Several renewable energy companies, including prominent
wind industry developers and manufacturers, have formed a coalition to
promote and support the Master Limited Partnerships (MLP) Parity Act.
The coalition, named Financing America's Investment in Renewables (FAIR), is
advocating for equal treatment between clean energy and fossil fuels that
would allow average Americans to invest in renewable energy projects in the
same way they do oil and gas projects.
FAIR supports a change in the law that currently allows oil, gas, coal and
other "natural resource-based energy projects, but not renewable energy
projects, to use MLPs. Such a change has been proposed in the bipartisan MLP
Parity Act recently reintroduced in both the U.S. House and Senate.
The MLP Parity Act, which was introduced by Sen. Chris Coons, D-Del., would
give investors in renewable energy projects access to the decades-old,
tax-advantaged MLP structure that is currently available to investors in
fossil fuel-based energy projects, the coalition notes.

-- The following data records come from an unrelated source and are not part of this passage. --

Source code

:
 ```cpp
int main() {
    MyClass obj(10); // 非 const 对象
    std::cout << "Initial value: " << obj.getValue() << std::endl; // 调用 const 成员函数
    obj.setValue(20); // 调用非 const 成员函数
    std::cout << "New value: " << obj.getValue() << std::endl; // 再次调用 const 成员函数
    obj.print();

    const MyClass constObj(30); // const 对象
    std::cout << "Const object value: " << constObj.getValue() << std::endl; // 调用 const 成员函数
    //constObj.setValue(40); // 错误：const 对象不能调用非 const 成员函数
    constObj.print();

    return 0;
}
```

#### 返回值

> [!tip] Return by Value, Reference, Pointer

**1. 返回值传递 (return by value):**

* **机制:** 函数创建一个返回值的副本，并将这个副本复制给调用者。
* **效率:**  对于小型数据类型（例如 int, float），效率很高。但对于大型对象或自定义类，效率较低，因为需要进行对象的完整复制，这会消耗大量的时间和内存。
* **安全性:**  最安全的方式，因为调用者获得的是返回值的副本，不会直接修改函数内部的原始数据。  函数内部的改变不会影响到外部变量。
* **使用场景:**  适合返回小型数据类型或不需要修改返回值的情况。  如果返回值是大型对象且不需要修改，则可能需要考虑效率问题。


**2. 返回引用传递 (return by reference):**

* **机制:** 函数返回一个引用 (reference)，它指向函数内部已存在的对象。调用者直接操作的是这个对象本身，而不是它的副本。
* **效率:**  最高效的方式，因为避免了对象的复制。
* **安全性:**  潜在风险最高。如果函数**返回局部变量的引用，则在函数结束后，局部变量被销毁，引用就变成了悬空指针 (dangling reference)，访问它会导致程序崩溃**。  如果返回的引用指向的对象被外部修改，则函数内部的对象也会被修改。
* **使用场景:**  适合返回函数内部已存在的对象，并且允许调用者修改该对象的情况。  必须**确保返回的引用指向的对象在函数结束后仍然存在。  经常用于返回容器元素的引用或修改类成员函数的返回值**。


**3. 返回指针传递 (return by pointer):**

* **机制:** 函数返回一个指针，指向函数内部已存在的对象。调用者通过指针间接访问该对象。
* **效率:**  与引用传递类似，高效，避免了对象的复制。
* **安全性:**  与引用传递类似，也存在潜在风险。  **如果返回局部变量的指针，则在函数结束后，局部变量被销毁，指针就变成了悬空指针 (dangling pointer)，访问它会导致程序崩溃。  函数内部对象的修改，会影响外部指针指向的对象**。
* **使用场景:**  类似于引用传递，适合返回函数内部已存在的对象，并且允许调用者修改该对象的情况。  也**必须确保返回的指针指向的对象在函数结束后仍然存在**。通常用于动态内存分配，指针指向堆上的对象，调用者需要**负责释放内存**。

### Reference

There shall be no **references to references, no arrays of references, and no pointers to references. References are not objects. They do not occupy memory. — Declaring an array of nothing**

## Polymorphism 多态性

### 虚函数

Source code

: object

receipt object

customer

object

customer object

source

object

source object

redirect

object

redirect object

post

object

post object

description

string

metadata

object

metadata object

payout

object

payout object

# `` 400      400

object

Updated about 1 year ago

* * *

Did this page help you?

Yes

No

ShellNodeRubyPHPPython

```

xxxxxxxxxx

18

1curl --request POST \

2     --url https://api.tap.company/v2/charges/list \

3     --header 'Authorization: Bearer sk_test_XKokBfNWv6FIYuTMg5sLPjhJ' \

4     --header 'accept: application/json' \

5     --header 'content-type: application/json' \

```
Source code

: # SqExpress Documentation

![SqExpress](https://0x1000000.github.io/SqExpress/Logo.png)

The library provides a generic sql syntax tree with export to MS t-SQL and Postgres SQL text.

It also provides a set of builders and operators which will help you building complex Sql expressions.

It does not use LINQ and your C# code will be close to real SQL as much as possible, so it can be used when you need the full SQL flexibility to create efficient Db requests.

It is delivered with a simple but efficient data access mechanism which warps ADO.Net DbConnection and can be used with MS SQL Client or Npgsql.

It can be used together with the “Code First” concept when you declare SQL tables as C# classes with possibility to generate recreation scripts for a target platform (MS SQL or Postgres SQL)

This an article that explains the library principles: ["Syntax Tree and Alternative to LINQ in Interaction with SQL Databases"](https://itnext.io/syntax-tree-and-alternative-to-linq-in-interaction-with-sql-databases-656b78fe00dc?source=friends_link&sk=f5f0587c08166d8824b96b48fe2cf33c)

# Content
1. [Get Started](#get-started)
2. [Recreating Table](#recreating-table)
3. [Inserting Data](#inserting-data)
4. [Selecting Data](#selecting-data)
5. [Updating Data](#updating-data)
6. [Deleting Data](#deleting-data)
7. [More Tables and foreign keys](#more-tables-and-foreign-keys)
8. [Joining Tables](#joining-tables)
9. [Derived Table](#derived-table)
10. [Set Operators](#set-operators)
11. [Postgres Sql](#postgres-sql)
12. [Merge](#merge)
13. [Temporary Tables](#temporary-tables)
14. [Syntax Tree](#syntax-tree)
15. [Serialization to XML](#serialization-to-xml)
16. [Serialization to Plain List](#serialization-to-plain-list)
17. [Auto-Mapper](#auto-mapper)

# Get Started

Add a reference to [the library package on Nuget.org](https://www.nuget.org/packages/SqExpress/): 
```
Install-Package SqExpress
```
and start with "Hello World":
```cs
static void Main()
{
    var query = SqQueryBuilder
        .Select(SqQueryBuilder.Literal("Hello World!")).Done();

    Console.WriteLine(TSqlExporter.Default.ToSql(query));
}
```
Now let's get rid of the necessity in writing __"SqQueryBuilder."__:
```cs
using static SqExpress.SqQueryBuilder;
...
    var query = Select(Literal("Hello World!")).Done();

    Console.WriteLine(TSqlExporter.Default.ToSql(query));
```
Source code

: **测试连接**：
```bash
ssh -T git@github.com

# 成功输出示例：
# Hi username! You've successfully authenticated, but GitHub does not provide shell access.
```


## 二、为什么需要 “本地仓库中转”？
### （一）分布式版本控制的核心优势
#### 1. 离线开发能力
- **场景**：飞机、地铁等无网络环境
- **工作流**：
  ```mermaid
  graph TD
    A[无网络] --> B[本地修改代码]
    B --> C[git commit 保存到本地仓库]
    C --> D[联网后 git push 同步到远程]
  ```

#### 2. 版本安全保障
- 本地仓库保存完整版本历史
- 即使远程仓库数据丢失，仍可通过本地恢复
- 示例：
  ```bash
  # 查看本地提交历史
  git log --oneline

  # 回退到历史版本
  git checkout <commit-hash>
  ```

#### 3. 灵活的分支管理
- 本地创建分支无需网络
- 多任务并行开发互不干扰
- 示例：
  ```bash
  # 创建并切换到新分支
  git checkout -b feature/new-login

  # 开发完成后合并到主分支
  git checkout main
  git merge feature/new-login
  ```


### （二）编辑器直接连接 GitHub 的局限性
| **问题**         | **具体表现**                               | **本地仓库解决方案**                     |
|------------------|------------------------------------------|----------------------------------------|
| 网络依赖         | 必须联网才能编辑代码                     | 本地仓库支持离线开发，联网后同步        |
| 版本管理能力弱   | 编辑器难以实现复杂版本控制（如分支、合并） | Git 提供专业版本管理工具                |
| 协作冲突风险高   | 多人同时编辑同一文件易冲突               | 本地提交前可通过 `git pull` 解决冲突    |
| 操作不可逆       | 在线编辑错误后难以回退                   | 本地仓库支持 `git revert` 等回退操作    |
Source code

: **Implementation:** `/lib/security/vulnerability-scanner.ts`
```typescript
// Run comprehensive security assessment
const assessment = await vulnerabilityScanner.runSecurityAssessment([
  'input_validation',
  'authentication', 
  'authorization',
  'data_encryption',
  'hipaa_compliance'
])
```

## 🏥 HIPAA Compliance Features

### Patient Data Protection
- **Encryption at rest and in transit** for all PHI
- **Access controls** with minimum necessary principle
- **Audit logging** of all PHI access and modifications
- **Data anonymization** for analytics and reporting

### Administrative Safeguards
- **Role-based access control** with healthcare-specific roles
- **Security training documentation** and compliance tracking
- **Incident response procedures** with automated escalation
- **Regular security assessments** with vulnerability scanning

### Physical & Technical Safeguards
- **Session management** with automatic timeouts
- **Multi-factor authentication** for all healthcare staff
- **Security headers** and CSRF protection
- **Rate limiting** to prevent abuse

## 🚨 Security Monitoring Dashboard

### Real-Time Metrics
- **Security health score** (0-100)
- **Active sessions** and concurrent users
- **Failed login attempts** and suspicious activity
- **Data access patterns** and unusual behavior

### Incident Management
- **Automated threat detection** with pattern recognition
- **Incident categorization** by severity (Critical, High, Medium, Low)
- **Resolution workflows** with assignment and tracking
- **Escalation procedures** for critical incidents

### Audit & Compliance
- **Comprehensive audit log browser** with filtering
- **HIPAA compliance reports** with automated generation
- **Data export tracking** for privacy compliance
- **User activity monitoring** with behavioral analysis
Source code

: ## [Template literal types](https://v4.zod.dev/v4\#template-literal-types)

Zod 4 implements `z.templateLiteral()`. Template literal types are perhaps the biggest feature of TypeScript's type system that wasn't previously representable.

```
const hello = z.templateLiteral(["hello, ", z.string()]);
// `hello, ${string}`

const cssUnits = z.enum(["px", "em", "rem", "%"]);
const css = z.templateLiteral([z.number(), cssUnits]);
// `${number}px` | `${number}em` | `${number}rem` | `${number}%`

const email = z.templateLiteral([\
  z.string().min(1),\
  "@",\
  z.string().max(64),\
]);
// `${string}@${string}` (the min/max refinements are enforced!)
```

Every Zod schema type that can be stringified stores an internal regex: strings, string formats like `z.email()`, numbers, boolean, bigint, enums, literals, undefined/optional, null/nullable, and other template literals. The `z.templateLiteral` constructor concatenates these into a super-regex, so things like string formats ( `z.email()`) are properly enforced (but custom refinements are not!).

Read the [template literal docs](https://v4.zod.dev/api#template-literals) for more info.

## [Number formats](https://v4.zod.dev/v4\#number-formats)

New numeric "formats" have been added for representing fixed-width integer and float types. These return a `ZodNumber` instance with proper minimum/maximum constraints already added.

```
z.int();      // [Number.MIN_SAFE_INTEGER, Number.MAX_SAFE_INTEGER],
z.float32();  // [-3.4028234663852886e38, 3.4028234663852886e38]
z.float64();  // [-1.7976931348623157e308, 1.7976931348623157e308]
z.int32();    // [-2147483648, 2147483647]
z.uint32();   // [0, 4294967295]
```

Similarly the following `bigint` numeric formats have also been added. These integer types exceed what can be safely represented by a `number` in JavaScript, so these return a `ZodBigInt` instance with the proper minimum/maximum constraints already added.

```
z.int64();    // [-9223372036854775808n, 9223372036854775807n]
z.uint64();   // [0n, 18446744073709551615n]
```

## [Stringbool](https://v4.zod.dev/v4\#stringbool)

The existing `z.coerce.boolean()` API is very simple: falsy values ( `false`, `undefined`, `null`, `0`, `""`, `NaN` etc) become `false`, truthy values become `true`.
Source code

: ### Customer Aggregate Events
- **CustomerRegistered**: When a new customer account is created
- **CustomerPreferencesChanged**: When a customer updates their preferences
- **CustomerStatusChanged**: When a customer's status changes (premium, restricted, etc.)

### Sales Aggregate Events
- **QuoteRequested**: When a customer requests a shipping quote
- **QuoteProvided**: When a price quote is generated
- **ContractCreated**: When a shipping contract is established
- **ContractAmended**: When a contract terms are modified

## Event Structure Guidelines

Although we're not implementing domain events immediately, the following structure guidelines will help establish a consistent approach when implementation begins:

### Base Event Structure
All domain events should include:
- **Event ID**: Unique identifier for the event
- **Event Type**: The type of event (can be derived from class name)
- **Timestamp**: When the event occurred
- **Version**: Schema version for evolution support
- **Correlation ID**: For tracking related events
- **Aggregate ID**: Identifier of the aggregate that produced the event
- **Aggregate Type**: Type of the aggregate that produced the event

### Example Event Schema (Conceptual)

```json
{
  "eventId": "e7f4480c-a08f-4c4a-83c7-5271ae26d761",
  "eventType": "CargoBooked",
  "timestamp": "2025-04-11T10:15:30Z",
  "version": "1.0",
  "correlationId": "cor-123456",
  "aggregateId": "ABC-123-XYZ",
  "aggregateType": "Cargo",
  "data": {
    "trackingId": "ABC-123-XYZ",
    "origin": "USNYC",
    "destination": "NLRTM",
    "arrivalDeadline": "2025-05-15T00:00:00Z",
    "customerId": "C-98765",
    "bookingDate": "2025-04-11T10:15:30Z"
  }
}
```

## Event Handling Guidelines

An MLP is a business structure that is taxed as a partnership, but whose
ownership interests are traded on an exchange like corporate stocks. This
provides the state and federal tax benefits of a partnership with the
liquidity of a publicly traded company. While MLPs have generated the
abundant and affordable capital that has built the nation’s modern oil and
gas infrastructure, renewable energy assets are not currently eligible to use
the MLP structure.
The bill would classify income earned from renewable energy sources as
“qualifying income,” thus extending the MLP structure to clean energy
resources and infrastructure projects. Specifically included are a broad
range of renewable energy resources and technologies that are described in
sections 45 and 48 of the tax code, including wind, closed and open loop
biomass, geothermal, solar, municipal solid waste, hydropower, marine and
hydrokinetic, fuel cells, and combined heat and power systems.
The legislation also allows for a range of renewable transportation fuels to
qualify, as well as certain energy-efficient buildings, electricity storage,
carbon capture and storage, renewable chemicals, and waste-heat-to-power
technologies.
Notably, the group believes that the act is not intended to be a substitute
for the production tax credit or investment tax credit, but complement the
incentives as part of a long-term renewable energy tax policy.
Founding members of FAIR include First Wind, Vestas, Gamesa, OWN Energy,
Everpower, Invenergy, Geronimo, Pattern Energy, juwi Solar and Keybanc
Utility, Terra-Gen Power and TradeWind Energy.